Major clubs and leagues across Europe rejected the Super League in favour of the status quo following Thursday’s EU court verdict which said UEFA and FIFA contravened EU law by preventing the formation of a Super League.
Manchester United were one of the first to say they remain committed to playing in competitions run by Europe’s soccer governing body UEFA, as did German giants Bayern Munich.
United were one of the 12 clubs involved in the formation of the breakaway Super League in April 2021 but pulled out due to pressure from fans, governments and players.
“Our position has not changed. We remain fully committed to participation in UEFA competitions, and to positive cooperation with UEFA, the Premier League, and fellow clubs through the ECA on the continued development of the European game,” the club said.
Liverpool, Manchester City, Chelsea, Tottenham Hotspur and Arsenal were the other five Premier League clubs involved before pulling out.
Two months after the six English clubs pulled out of the project in 2021, they said they would offer a combined 22 million pounds ($27.78 million) as “a gesture of goodwill” to go towards the good of the game, including new investment to support fans, grassroots football and community programmes.

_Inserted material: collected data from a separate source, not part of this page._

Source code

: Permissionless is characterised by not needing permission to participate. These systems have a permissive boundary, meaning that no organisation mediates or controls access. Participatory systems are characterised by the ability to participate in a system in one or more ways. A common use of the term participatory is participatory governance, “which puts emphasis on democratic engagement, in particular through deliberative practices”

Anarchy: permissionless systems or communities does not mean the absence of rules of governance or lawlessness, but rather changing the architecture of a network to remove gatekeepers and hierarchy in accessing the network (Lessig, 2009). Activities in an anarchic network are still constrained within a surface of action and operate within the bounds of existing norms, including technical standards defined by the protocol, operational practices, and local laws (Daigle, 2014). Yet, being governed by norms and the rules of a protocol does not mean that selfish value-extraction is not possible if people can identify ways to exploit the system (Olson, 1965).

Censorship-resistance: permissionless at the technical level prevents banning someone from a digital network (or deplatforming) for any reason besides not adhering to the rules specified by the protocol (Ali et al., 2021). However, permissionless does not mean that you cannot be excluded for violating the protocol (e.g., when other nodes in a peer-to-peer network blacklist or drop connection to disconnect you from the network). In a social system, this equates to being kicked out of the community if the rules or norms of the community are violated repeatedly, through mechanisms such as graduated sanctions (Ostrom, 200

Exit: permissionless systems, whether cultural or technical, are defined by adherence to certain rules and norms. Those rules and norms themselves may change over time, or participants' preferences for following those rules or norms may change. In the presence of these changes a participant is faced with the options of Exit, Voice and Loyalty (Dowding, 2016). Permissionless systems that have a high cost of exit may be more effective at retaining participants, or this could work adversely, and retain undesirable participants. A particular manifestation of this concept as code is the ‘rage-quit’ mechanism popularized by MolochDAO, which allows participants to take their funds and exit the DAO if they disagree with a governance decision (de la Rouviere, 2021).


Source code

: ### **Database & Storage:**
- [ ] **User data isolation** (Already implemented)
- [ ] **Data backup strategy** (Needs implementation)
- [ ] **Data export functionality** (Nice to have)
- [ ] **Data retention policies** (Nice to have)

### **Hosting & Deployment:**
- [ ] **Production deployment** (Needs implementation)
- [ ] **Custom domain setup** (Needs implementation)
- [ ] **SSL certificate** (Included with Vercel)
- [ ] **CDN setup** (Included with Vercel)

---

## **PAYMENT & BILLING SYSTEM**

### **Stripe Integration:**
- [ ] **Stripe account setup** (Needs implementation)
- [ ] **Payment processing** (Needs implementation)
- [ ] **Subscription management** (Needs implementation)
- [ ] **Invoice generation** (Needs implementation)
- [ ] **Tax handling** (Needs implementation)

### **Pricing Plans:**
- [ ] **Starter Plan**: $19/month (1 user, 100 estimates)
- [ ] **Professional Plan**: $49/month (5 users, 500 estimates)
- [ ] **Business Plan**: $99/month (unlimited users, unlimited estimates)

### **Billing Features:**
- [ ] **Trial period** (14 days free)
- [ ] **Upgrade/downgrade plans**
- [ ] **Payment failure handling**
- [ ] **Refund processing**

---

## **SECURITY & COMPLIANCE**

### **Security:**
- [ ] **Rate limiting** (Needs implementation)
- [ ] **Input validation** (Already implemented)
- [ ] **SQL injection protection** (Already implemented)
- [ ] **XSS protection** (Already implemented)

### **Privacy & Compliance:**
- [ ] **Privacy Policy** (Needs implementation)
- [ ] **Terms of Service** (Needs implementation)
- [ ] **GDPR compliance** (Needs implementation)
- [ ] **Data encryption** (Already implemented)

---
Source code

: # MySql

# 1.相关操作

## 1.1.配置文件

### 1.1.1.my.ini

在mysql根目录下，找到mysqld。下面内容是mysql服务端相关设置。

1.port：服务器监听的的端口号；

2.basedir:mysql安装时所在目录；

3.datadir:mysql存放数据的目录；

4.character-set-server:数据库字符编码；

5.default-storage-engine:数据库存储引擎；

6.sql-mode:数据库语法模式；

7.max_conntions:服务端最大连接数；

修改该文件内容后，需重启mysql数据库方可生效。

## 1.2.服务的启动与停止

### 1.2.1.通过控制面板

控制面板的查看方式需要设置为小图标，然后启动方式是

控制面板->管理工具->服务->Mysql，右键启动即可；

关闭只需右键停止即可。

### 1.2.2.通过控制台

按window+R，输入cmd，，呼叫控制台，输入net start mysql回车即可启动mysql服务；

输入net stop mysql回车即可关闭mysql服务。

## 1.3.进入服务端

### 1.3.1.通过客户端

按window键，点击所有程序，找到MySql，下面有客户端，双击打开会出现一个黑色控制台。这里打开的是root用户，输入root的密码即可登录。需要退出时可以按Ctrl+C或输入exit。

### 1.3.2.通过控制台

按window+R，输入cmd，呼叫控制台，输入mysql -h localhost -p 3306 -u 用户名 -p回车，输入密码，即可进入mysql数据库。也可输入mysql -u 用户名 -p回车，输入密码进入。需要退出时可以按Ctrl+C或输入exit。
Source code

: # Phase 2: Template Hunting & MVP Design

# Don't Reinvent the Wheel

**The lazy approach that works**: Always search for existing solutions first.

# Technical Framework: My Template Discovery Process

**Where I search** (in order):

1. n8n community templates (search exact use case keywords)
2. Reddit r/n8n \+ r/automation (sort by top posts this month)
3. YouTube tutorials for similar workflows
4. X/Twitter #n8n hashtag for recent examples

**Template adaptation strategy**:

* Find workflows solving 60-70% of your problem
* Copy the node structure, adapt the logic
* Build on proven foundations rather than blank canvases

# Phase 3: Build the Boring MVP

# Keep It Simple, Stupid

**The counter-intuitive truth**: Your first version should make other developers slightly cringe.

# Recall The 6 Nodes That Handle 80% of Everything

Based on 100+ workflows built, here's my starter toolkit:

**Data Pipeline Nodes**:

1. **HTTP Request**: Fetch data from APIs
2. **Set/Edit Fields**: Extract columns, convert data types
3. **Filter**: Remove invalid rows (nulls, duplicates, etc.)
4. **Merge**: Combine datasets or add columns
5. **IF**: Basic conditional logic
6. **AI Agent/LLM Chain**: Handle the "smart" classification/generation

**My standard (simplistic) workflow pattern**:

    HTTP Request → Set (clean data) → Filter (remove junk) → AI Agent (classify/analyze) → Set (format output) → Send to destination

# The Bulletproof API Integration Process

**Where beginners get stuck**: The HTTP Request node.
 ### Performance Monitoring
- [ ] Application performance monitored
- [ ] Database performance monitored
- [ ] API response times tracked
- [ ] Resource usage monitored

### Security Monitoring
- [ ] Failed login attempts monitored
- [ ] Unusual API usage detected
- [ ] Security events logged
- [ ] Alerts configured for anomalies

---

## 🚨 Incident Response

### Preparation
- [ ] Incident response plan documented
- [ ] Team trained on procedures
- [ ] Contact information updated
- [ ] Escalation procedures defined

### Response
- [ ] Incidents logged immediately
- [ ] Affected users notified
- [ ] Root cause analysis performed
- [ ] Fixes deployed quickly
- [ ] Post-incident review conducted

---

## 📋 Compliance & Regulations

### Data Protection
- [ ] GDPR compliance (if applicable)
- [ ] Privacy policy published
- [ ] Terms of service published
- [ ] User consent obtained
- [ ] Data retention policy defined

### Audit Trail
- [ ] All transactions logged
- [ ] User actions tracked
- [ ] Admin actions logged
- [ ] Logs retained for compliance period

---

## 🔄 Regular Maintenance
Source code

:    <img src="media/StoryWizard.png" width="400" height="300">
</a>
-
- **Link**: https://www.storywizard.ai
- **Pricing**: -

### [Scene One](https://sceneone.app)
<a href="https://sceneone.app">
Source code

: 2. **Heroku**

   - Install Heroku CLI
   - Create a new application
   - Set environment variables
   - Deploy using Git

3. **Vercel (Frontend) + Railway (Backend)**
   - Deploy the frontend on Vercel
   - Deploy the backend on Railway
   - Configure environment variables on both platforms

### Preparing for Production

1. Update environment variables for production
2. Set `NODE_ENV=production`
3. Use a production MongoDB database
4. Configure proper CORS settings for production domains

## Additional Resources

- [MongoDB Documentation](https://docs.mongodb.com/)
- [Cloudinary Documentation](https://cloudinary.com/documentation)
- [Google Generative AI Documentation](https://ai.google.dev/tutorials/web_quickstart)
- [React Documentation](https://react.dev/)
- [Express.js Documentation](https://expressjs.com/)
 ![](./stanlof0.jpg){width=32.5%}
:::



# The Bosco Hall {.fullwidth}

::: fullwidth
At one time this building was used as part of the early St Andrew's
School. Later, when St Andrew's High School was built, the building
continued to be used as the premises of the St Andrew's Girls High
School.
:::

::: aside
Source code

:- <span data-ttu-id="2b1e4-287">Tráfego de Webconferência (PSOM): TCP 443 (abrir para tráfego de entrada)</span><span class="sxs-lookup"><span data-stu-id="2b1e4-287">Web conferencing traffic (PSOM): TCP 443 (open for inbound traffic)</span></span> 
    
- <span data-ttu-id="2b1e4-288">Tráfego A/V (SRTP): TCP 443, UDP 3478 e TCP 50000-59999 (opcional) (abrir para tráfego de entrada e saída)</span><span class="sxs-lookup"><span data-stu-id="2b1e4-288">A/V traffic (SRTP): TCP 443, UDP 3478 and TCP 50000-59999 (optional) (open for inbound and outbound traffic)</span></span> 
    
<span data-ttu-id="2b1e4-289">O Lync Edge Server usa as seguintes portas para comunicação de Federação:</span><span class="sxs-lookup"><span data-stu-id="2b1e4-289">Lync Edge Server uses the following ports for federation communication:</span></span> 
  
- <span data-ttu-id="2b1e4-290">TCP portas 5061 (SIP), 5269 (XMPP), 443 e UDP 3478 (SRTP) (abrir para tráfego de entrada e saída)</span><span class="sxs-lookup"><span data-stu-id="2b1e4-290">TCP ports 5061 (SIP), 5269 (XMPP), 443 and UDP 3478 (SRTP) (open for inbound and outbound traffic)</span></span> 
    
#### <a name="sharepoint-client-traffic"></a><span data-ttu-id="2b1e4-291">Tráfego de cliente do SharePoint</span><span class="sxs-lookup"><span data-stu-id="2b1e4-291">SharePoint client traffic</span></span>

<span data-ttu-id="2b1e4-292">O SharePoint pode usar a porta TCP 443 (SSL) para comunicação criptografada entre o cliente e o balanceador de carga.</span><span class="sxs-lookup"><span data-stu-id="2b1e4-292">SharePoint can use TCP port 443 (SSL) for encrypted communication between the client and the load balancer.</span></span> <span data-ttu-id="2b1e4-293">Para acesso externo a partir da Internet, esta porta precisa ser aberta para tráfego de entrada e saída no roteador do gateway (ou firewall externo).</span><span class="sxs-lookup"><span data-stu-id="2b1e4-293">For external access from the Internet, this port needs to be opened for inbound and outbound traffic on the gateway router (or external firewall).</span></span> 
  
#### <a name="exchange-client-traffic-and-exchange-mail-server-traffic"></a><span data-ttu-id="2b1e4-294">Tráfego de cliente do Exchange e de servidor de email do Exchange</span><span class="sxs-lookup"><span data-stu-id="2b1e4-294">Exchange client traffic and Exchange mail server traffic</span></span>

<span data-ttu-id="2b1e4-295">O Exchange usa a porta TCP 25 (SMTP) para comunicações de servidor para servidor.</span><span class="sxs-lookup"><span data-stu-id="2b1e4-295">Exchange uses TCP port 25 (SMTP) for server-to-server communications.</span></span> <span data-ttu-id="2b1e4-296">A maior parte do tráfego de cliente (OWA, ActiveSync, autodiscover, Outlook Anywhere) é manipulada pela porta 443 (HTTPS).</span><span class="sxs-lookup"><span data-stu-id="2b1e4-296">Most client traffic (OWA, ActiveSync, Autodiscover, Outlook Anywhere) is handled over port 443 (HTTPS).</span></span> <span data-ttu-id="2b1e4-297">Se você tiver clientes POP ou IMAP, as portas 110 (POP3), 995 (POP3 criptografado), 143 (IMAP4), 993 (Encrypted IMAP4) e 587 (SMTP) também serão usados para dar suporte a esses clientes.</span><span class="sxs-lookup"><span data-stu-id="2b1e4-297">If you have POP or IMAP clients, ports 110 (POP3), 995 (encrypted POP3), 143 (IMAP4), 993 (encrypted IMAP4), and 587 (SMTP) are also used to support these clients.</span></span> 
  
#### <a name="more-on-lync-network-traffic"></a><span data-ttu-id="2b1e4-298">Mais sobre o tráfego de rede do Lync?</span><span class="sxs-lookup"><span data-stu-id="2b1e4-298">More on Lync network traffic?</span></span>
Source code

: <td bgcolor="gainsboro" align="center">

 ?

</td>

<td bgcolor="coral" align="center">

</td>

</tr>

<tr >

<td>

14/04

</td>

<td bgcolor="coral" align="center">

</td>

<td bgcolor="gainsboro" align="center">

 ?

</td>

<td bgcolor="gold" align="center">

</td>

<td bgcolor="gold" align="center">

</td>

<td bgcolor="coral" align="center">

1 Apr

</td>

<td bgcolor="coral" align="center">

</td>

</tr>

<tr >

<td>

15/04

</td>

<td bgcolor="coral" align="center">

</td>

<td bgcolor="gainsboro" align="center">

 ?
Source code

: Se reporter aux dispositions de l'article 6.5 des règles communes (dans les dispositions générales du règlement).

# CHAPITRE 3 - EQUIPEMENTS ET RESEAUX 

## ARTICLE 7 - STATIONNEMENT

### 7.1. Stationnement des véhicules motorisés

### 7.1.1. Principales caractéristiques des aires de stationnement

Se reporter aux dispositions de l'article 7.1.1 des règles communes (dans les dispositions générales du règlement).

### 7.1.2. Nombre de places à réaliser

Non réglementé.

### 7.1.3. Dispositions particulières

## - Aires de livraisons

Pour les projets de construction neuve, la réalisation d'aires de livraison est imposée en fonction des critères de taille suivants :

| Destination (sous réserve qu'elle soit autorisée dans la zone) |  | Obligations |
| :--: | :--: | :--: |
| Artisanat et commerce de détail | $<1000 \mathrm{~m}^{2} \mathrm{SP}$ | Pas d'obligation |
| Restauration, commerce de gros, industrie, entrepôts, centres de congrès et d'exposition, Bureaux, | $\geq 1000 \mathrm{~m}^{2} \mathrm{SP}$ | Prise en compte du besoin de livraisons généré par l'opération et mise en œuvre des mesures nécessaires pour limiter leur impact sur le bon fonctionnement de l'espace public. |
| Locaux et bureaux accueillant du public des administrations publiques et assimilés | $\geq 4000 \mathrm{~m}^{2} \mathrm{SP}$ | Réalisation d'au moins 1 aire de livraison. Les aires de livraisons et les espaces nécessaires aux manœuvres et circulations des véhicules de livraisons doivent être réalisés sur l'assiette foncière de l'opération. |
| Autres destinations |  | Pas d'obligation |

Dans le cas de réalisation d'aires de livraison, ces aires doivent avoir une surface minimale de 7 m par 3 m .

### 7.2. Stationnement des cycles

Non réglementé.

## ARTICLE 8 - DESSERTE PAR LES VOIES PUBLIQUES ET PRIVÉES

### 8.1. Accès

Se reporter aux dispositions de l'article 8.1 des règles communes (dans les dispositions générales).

The Premier League said they would face a 30-point deduction if they attempt a similar move in future and each would be fined 25 million pounds for any such breakaway attempt.
“The ruling does not endorse the so-called “European Super League” and the Premier League continues to reject any such concept,” the Premier League said in a statement.
“Supporters are of vital importance to the game and they have time and again made clear their opposition to a ‘breakaway’ competition that severs the link between domestic and European football.”
Bayern Munich said they were committed to UEFA competitions, saying the door for the Super League “remains closed” for the German champions.
“The Bundesliga is the foundation of FC Bayern, just as all national leagues are the foundation of other European football clubs,” Bayern CEO Jan Christian Dreesen said.
“It is therefore our duty and our deep conviction to strengthen them, not to weaken them. We are also committed to the European club competitions under the umbrella of UEFA.”
The German Football League (DFL), which is in charge of the Bundesliga, said it “explicitly supports the European sports model and rejects competitions outside those competitions organised by the federations and the leagues”.
The European Club Association (ECA), which represents nearly 500 clubs across the continent, said the football world had “moved on from the Super League years ago”.
“Through ECA, clubs today are already at the heart of decision-making in relation to the competitions they participate in,” the ECA said.
“Most importantly, football is a social contract not a legal contract.
“All the recognised stakeholders… spanning confederations, federations, clubs, leagues, players and fans stand more united than ever against the attempts by a few individuals pursuing personal agendas to undermine the very foundations and basic principles of European football.”
France’s Ligue de Football Professionnel (LFP) said it “unequivocally supports” competitions organised by UEFA.